L’imperatore Adriano, noto per il suo amore per la filosofia greca e per i suoi lunghi anni di regno, nei quali consolidò le frontiere dell’Impero Romano, ebbe un favorito, chiamato Antinoo.
Il giovane, originario della Bitinia (regione dell’Asia minore), raggiunse Roma molto giovane, per completare la sua istruzione nella capitale dell’Impero.
Ben presto, divenuto famoso per la sua straordinaria bellezza, venne introdotto nella corte dell’imperatore.
Molti biografi, sia antichi che moderni, hanno descritto il rapporto tra l’imperatore e il suo giovane amante nella formula della “pedarastia”, assai diffusa e comune nel mondo antico: un uomo adulto prende come amante e allievo un giovane, istruendolo nelle scienze e nella filosofia.
Le testimonianze antiche raccontano di come Adriano volesse essere seguito in ciascuno dei suoi viaggi da Antinoo, preferendo la sua compagnia a quella di chiunque altro.
Non ci stupisce, allora, sapere di come l’improvvisa morte del giovane, avvenuta durante un viaggio sul Nilo, nel 130 (Antinoo aveva allora circa 20 anni), possa aver sconvolto l’imperatore.
Sulla morte di Antinoo, ancora avvolta nel mistero, circolano tre ipotesi:
-il giovane potrebbe essere annegato, in un tragico incidente;
-Antinoo potrebbe essere stato vittima di una congiura di palazzo, orchestrata per eliminarlo da parte dei suoi nemici;
La terza ipotesi, quella più suggestiva, sostiene che la fine del bellissimo giovane sia dovuta ad un vero e proprio sacrificio umano, celebrato in favore dell’imperatore.
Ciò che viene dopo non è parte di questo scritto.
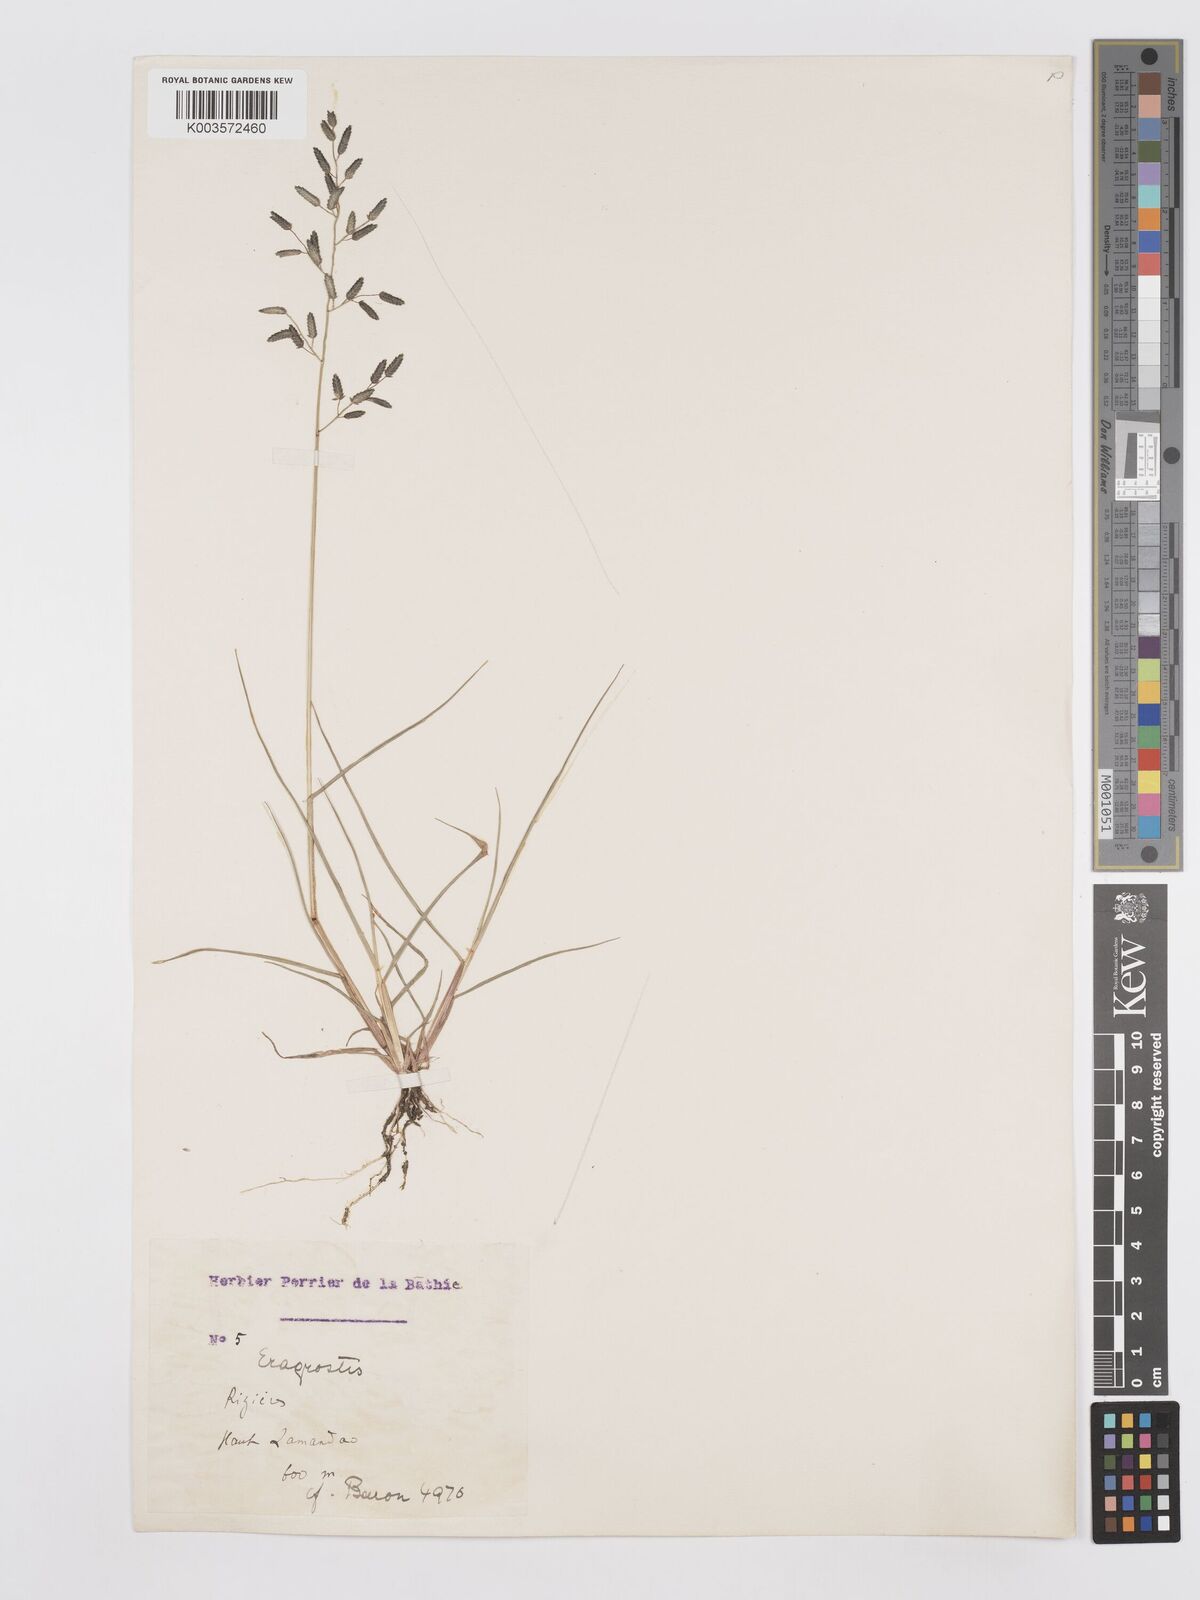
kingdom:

Adriano, infatti, era da tempo malato e oramai anziano. L’imperatore-filosofo era un seguace dei culti misterici eleusini, che fece celebrare ad Atene.
Dobbiamo poi ricordare come gli imperatori romani reggessero le insegne dei faraoni, facendo propria la cultura egizia e soprattutto quella greco ellenistica, tanto amata proprio da Adriano.
Questo sacrificio potrebbe essere avvenuto per contrastare un’incombente minaccia: un astrologo aveva infatti previsto la prossima morte dell’imperatore.
Molti commentatori dell’epoca riportano infatti che nel secondo secolo fosse consuetudine, tanto nella celebrazione dei Misteri quanto nella tradizione egizia, ritenere che la morte di un individuo, sacrificato, potesse direttamente allungare la vita e migliorare la salute del destinatario.
Secondo questa ipotesi, la morte di Antinoo sarebbe stata volontaria, dettata dalla volontà di salvare la vita di Adriano.
Cassio Dione Cocceiano e Sesto Aurelio Vittore, autori dell’epoca, riaffermano questa tesi.
L’imperatore, sconvolto dalla perdita del giovane, lo fece mummificare ed elevare al rango di divinità, in Egitto nelle vesti di Osiride, nel resto dell’impero nelle vesti di varie divinità minori.
Per Antinoo venne fondata una città e creata una costellazione, a lungo rimasta famosa nel cielo.
Cosa possiamo leggere in questa ipotesi del sacrificio?
Pare evidente il tentativo, desiderato tanto da Antinoo quanto da Adriano, di fare “Uno”: la morte del giovane non avrebbe sancito la sua scomparsa, quanto la continuazione della sua vita nel corpo, reso di nuovo giovane e forte, dell’imperatore.
Si tratta di un fantasma comune nell’amore: il tentativo di fare “Uno” con l’altro, di divenire una cosa sola, di cancellare ogni differenza e discontinuità.
Per questo, dopo un rapido e acceso fuoco di passione, spesso gli amori si spengono: perché incontrano la disillusione dell’“Uno”, la radicale impossibilità di coincidere.
Essere “Uno” con l’altro è destinato ad essere un fantasma, la prima minaccia alla continuità dell’amore.